Строчки расплывались перед глазами. Не хватало еще разреветься на глазах у девчонки! Справившись с нервами, Регина посмотрела на Осу. Та, по-прежнему не издав ни звука, протянула ей футляр из тисненой кожи, размером с мольберт. Может, Оса немая? Надо что-то сказать…
– Мне очень жаль, что Каджар-хабиб погиб.
Никакой реакции.
– Примите мои искренние соболезнования.
Девушка что-то ответила и пошла к выходу.
– Что? Что она сказала? – беспомощно воззвала Регина к Груше.
– Она сказала, что убила бы вас, если б могла. И всех, кто находится в доме. И зверей на лестнице. Голыми руками.
– Каких еще зверей?
– Меня и вашу химеру. Всех.
Переваривая услышанное, Регина поднялась по ступенькам и уселась рядом с Фридой. Раскрыла футляр. Груша сопел, заглядывая ей через плечо. Фрида спала, или притворялась спящей. Первый рисунок. Заброшенный город. Тоска, запустение. Барханы подступают к окнам. Щерятся пустые проемы. Башни – редкие зубы старика. Тот же город с другого ракурса. Песок занес ступени, ведущие в храм. Дворцы намечены слабыми штрихами – призраки былого величия. Еще рисунок. Рыжие сполохи (охра?) сплетаются в сложный орнамент. Из него проступает лицо юноши. Лукавый прищур, прядь волос падает на лоб.
– Художник, – бормочет Груша. – Настоящий…
Шелест желтоватых листов. Шадруван. Река петляет по городу. Бесчисленные арки мостов.
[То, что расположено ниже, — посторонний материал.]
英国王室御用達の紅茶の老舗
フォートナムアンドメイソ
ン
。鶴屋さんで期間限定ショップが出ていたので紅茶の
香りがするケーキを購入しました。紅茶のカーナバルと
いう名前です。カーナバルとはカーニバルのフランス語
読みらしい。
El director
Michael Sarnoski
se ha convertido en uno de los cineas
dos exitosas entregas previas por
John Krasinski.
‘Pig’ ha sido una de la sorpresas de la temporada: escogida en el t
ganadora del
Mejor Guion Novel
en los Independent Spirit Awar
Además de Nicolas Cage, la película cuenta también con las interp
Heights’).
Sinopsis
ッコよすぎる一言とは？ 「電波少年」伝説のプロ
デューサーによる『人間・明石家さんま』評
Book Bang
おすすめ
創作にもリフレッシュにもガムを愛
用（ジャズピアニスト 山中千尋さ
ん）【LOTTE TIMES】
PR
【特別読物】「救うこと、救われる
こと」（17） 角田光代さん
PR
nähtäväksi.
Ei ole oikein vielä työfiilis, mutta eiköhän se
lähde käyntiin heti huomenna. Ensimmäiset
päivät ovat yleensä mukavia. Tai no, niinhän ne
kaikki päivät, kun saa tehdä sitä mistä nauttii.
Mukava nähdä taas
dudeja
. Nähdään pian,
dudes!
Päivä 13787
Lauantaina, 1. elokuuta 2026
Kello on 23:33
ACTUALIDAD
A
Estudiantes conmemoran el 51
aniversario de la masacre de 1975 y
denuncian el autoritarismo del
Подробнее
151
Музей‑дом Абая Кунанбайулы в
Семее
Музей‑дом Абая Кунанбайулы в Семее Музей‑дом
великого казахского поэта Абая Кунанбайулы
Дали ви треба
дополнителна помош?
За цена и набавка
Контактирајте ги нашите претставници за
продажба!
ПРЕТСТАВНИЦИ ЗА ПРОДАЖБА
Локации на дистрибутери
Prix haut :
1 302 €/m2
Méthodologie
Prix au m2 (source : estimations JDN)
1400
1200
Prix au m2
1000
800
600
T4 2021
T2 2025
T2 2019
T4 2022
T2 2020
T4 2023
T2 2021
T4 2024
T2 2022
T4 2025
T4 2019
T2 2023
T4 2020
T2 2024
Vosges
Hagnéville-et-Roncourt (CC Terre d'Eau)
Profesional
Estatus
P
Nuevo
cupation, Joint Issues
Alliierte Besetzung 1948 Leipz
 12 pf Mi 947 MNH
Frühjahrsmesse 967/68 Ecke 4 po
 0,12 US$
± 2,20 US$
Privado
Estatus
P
Рвутся в небо острые шпили. Выше – птицы. Мужчина. Молодой. Красивый. Улыбается. Улыбка знакома. Поворот головы, ирония во взгляде.
– Каджар? Извини, не узнала. В тебя можно было влюбиться…
Автопортрет.
На следующем рисунке Каджар-хабиб, каким он был в молодости, сидел в кресле. Его, стоя сзади, обнимала – щека к щеке – миловидная женщина. Возле кресла, на полу, скрестив ноги, устроился мальчик лет девяти. Он сурово хмурил брови, стараясь придать себе вид независимый и даже воинственный. Вон, кинжал за поясом. Ероша мальчишке волосы, смеялась девушка – еще подросток, тонкая, как тростинка.
– Это она.
Толстый палец Груши ткнул в девушку, не коснувшись бумаги.
– Кто – она?
– Та, что приходила.
– Оса?
– Оса или муха, но точно она…
Рисунки сливались в калейдоскоп. Пейзажи, портреты, бытовые сценки. Уголь, карандаш, тушь. Начало щипать глаза. От переутомления, не иначе.